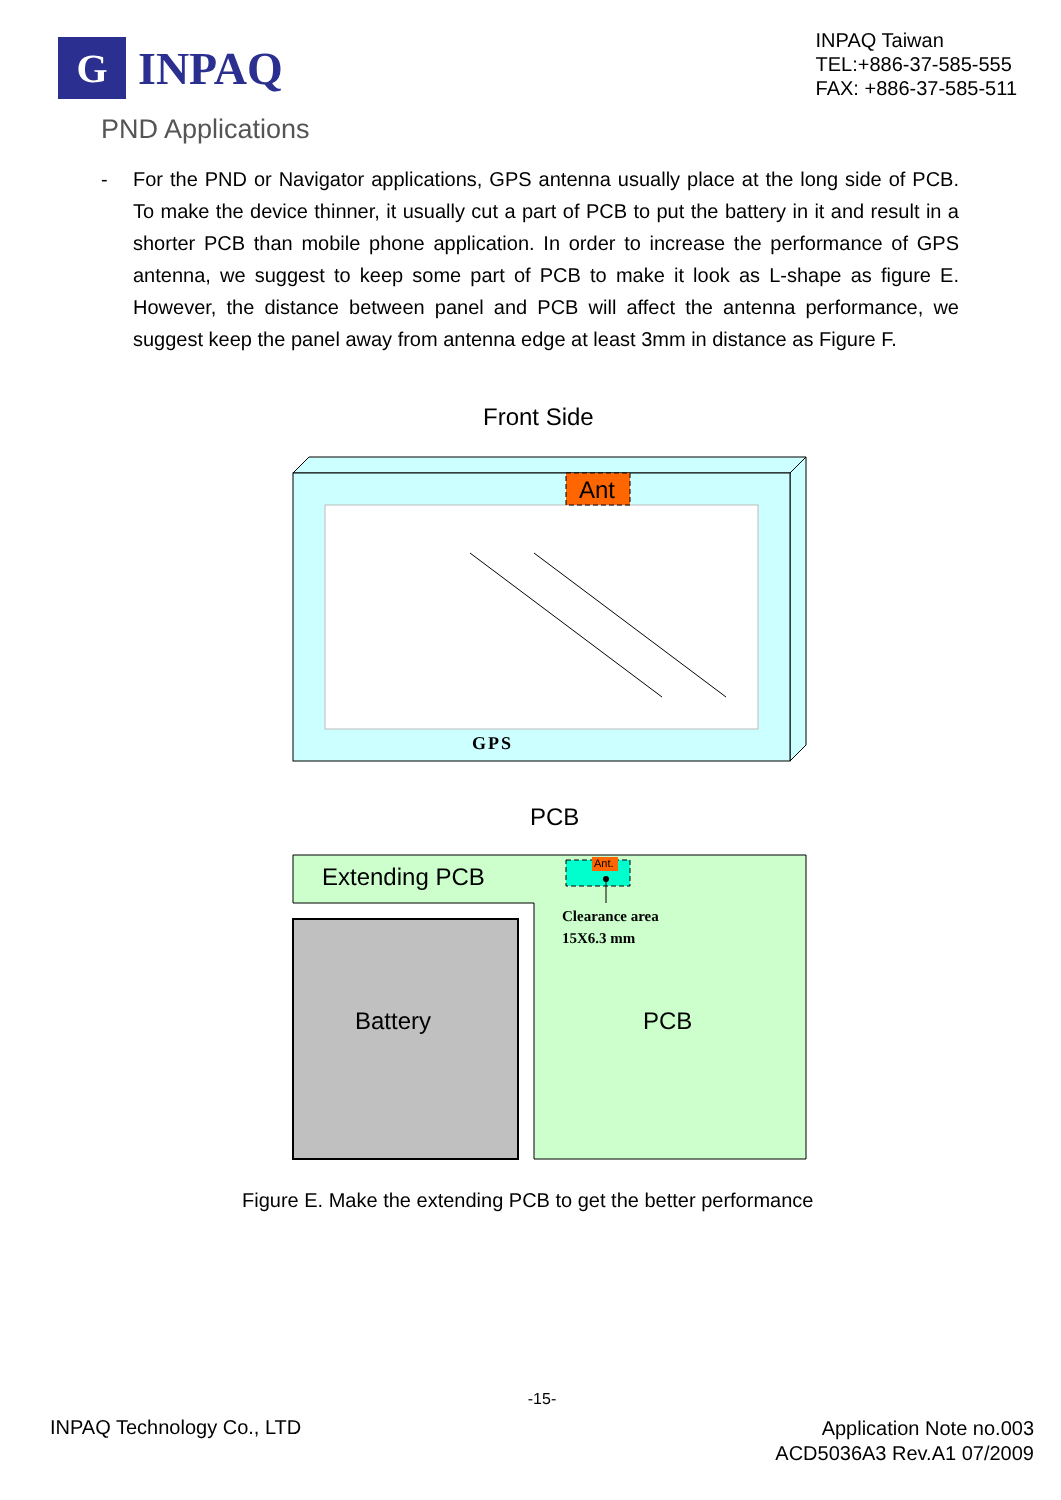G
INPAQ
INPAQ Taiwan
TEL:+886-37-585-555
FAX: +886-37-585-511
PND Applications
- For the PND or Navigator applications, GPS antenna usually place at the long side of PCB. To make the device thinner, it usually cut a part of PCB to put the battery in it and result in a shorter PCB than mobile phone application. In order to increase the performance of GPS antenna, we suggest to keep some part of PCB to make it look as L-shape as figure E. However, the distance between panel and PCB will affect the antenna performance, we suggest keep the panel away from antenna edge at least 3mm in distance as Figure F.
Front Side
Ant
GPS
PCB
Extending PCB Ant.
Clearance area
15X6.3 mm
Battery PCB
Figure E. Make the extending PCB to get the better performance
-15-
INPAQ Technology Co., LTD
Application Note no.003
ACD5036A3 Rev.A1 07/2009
--
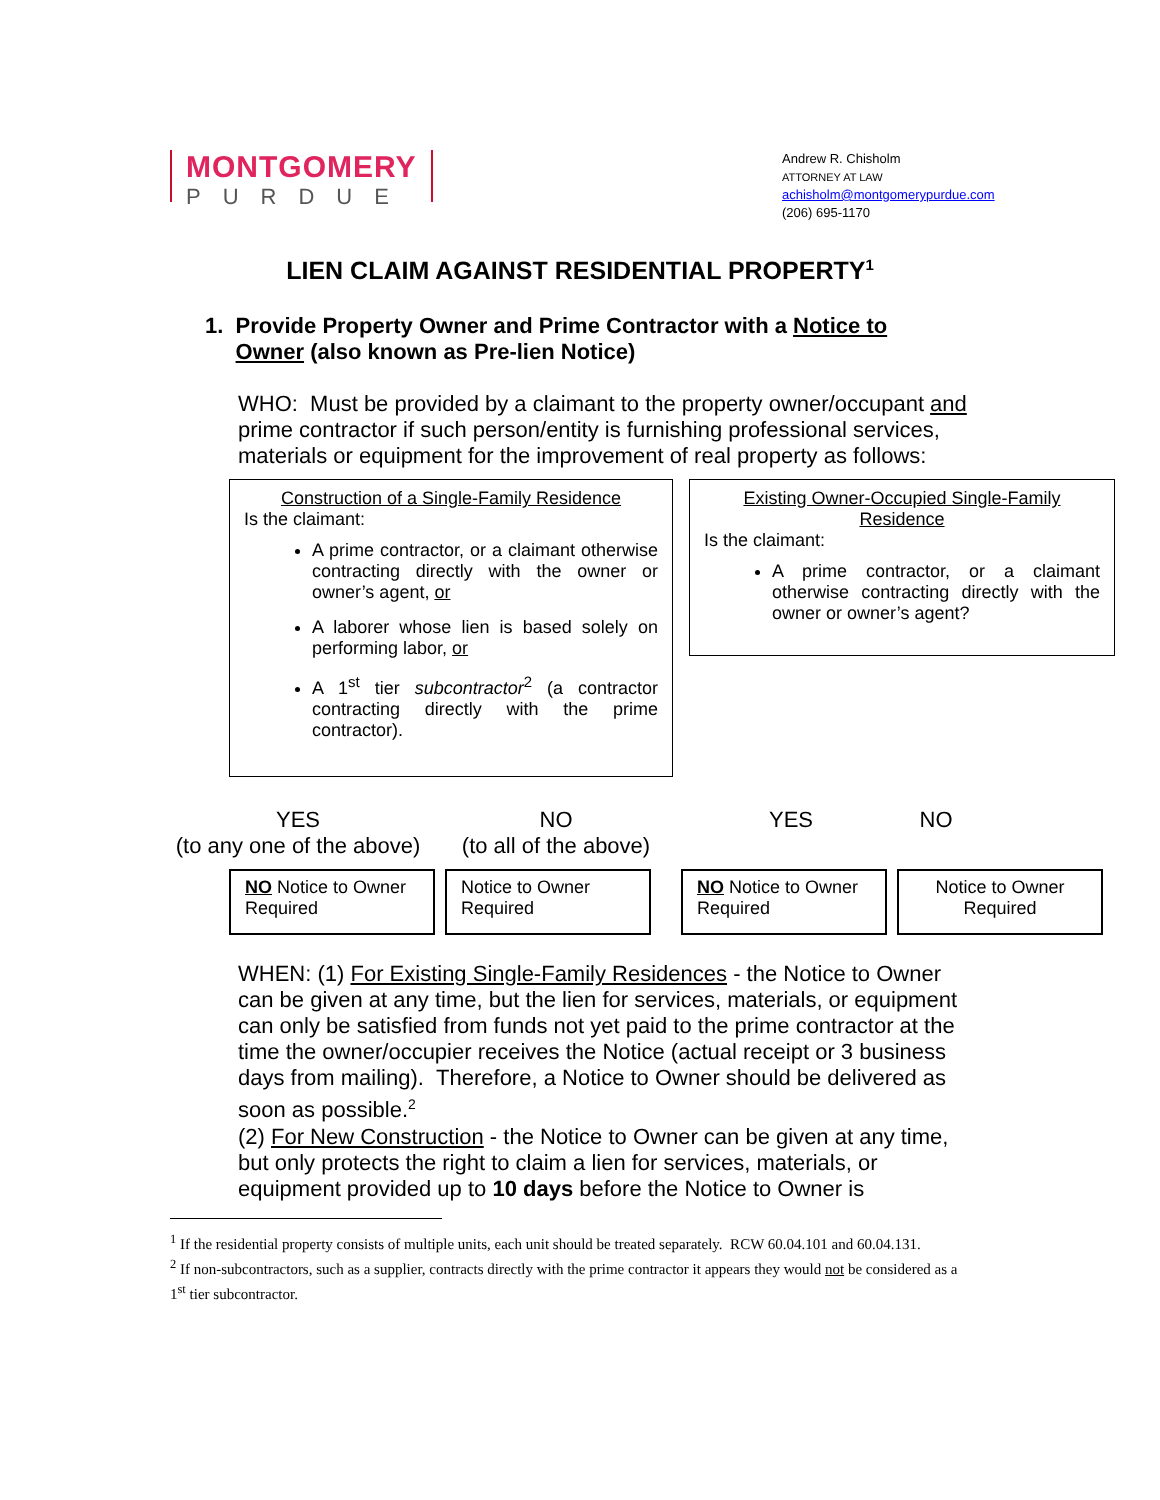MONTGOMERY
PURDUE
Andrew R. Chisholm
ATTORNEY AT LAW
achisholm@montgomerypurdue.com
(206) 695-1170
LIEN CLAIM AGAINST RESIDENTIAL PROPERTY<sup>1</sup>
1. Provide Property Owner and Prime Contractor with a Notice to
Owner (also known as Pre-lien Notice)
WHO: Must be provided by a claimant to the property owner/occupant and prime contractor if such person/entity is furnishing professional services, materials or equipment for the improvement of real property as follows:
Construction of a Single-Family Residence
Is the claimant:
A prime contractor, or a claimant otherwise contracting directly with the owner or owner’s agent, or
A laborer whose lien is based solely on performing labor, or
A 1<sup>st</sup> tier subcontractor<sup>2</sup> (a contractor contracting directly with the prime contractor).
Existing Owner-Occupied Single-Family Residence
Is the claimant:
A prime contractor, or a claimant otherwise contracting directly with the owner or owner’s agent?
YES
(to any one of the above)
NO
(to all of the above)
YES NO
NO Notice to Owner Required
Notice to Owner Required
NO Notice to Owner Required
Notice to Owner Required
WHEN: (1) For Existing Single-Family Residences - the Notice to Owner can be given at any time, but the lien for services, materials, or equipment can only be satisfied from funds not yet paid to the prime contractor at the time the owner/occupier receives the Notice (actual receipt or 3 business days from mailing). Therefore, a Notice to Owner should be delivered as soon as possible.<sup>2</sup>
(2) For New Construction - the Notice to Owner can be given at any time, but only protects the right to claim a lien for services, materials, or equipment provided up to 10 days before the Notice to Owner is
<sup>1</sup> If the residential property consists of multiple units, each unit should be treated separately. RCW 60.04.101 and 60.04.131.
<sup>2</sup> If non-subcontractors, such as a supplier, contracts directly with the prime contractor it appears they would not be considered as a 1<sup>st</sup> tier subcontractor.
==
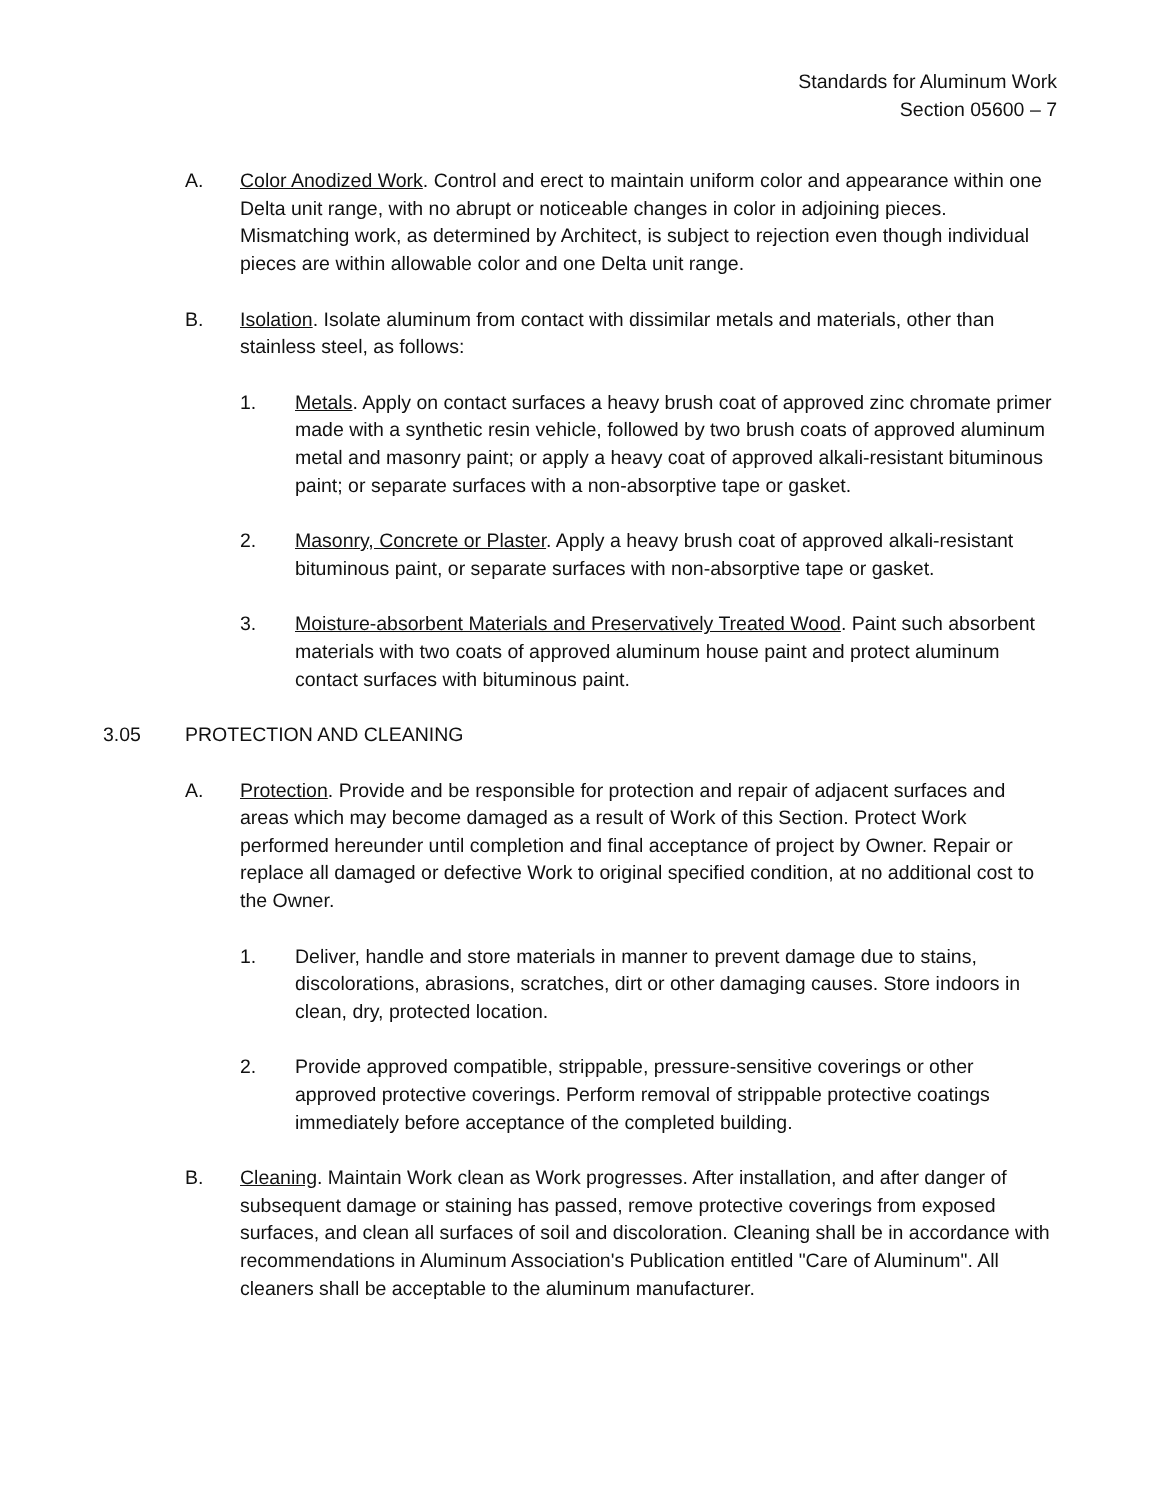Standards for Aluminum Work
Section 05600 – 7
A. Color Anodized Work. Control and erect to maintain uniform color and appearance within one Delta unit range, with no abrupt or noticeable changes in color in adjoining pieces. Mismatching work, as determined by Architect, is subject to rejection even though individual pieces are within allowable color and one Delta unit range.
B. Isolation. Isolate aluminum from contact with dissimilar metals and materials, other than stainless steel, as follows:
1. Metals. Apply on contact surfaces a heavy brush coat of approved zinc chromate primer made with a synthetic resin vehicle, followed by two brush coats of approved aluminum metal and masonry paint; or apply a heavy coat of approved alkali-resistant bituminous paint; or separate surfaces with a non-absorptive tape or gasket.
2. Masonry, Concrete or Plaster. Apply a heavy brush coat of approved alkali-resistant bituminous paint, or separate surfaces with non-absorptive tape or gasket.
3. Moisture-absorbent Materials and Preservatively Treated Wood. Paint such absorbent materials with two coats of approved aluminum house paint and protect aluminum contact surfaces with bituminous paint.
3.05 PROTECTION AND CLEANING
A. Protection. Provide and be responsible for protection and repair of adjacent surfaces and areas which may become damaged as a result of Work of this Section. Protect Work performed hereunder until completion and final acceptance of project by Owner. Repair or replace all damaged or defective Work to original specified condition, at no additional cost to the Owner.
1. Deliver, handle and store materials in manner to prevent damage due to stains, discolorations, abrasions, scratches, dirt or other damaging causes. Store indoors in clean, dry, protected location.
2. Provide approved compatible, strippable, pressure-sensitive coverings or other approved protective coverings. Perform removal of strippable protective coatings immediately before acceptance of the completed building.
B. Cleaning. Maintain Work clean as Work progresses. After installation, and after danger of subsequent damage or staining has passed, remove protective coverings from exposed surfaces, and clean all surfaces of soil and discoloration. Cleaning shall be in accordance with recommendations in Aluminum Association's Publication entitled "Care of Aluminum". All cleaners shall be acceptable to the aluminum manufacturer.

§ Assigned task
Among the entries above, the lines between the ones containing "B. Isolation. Isolate" and "3.05 PROTECTION AND CLEANING", inclusive, are to be transcribed exactly. No other line is to be given.

§ Result of this task
B. Isolation. Isolate aluminum from contact with dissimilar metals and materials, other than stainless steel, as follows:
1. Metals. Apply on contact surfaces a heavy brush coat of approved zinc chromate primer made with a synthetic resin vehicle, followed by two brush coats of approved aluminum metal and masonry paint; or apply a heavy coat of approved alkali-resistant bituminous paint; or separate surfaces with a non-absorptive tape or gasket.
2. Masonry, Concrete or Plaster. Apply a heavy brush coat of approved alkali-resistant bituminous paint, or separate surfaces with non-absorptive tape or gasket.
3. Moisture-absorbent Materials and Preservatively Treated Wood. Paint such absorbent materials with two coats of approved aluminum house paint and protect aluminum contact surfaces with bituminous paint.
3.05 PROTECTION AND CLEANING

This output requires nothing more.